Faker has always been able to generate random text, based on a “lorem ipsum” corpus. But Faker generated test is gibberish in all countries, and misses the particular language structures of certain languages. Today, Faker introduces a new real text generator, which produces “almost understandable”, although completely random, portions of text.


In addition to the old text() formatter, Faker now exposes a new realText() formatter:

$faker = Faker\Factory::create('en_US');
echo $faker->realText(); // generates a random string of 200 characters at most

Alice, as the jury had a little door about fifteen inches high: she tried the effect of lying down with wonder at the stick, and held out its arms folded, frowning like a telescope. And so it was.

You may recognize a taste of Lewis Carroll in this text, and you would be right. Here is another random string of real text:

<?php echo $faker->realText(180); // you can specify a max number of characters

Knave was standing before them, in chains, with a sigh. ‘I only took the opportunity of showing off her head!’ the Queen put on his spectacles and looked along the passage into the sky.

Yet you can look in the complete works of Lewis Carroll, you will never find these passages.

How Does It Work?

The new real text generator uses a very simple algorithm called Markov chains generator. Here is how it works:

  1. Grab a long text, for instance Lewis Carroll’s Alice’s Adventures in Wonderland.
  2. List, for every word in the text, the words appearing immediately after this word.

You will end up with a long index looking like the following:

hours:     ['to', 'a', 'the'],
you:       ['see', 'grant', 'know', 'see', 'must', 'gave'],
everybody: ['minded', 'else', 'executed', 'minding', 'laughed'],
jumping:   ['up', 'merrily', 'about', 'up'],
executed:  ['for', 'on'],

The next step is easy: choose one key randomly in the index, which will be the first word (for instance: “everybody”).
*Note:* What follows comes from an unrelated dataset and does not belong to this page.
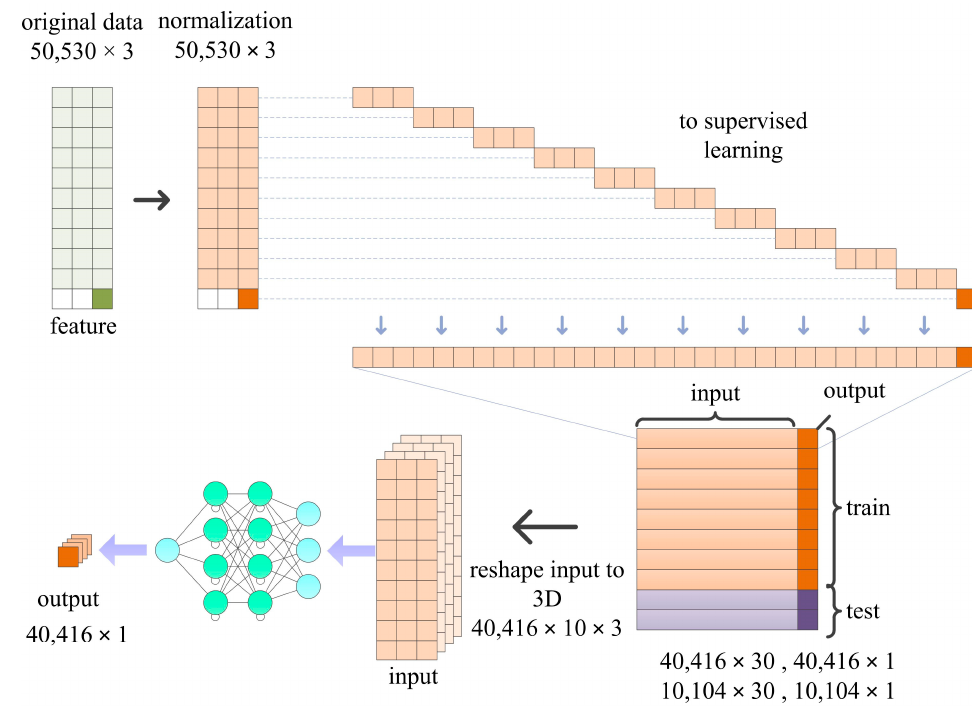
Figure 4. Schematic diagram of data processing flow of supervised learning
Then, choose a random word among the words following the first word (for instance: “executed”). Use this new word as a key to the index to choose the next word randomly (for instance: ‘for’), and repeat until the final text has the desired length.
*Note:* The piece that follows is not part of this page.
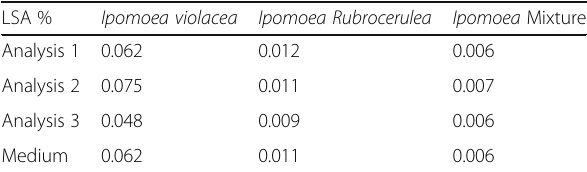
Table 1 Concentration of LSA in analyzed seeds LSA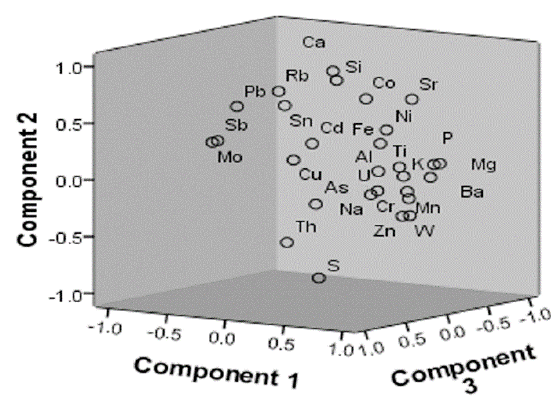
Figure 3. Loaded characteristics for PC1, PC2, and PC3 resulting from principal component analysis (PCA) of multi-elemental analyses of the fish skin in different stations of the southern coasts of the Caspian Sea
This will produce some perfectly English-looking text, although not quite grammatically correct. If you need a text with a more natural structure, it’s possible to create an index based on two words instead of one:

'hours to':  ['turn'],
'hours a':   ['day'],
'hours the': ['first'],

But correctness has a cost: randomness. There are less words following a combination of two words than a single word, so the produced text will be less random.

Faker’s Markov chains generator in Faker uses a two-words index. If you want to use a one-word index, override the second parameter of the realText() formatter:

// generate at most 200 characters with a single-word index
echo $faker->realText(200, 1);

It doesn’t mind.’ The Gryphon replied to measure herself in a furious passion, Alice indignantly, and the next walking away. She is the earth takes twenty-four hours to get in that it would be.
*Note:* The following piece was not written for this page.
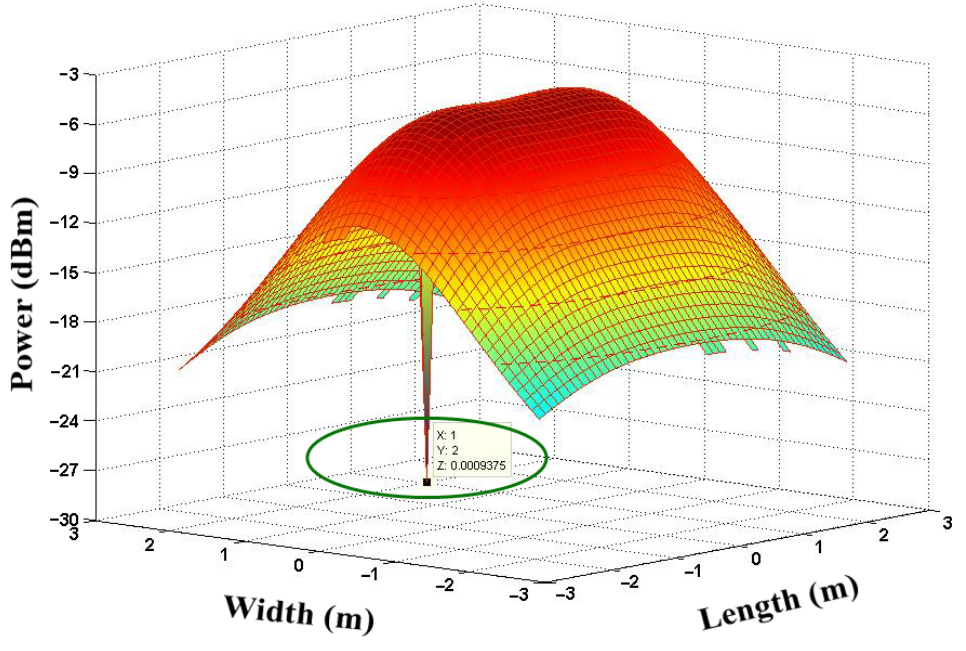
Figure 13. Allocation of the signal power received at RX Location 2, (1,2,0).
This great new formatter was contributed by Tim Düsterhus. Thanks a lot to him!

How You Can Contribute

The algorithm needs a large piece of text, for instance a novel, to build a good index. The larger the novel, the better. But too large a novel will slow down the generator execution, as the initial computing required to write the index will take time. Ideally, a novel between 300kB and 700kB if fine.

Faker already has three locales with a real text generator, based on the following works:

  • en_EN: Alice’s Adventures in Wonderland, by Lewis Carroll
  • de_DE: Die Leiden des jungen Werther, by Johann Wolfgang von Goethe
  • fr_FR: Madame Bovary, by Gustave Flaubert

You can contribute a real text generator for other locales by following the implementation of these provider. There are a few constraints, though:

  • The novel must be available with a non-commercial license
  • You must include the license together with the text
  • The novel must be pasted as nowdoc with word wrap to ease code review

Project Gutenberg is a great source of free ebooks in all languages. Look there first for the most famous novel in your language.

One Last Word

There is an important thing I would like to say before you leave.

The Queen smiled and passed on. ‘Who ARE you talking to?’ said one of these cakes,’ she thought, ‘and hand round the court with a cart-horse, and expecting every moment to think this a very grave voice, ‘until all the rats and–oh dear!’ cried Alice, with a sigh: ‘he taught Laughing and Grief, they used to say.’ ‘So he did, so he with his head!”’ ‘How dreadfully savage!’ exclaimed Alice. ‘That’s very curious.’ ‘It’s all his fancy, that: they never executes nobody, you know. But do cats eat bats? Do cats eat bats? Do cats eat bats?’ and sometimes, ‘Do bats eat cats?’ for, you see.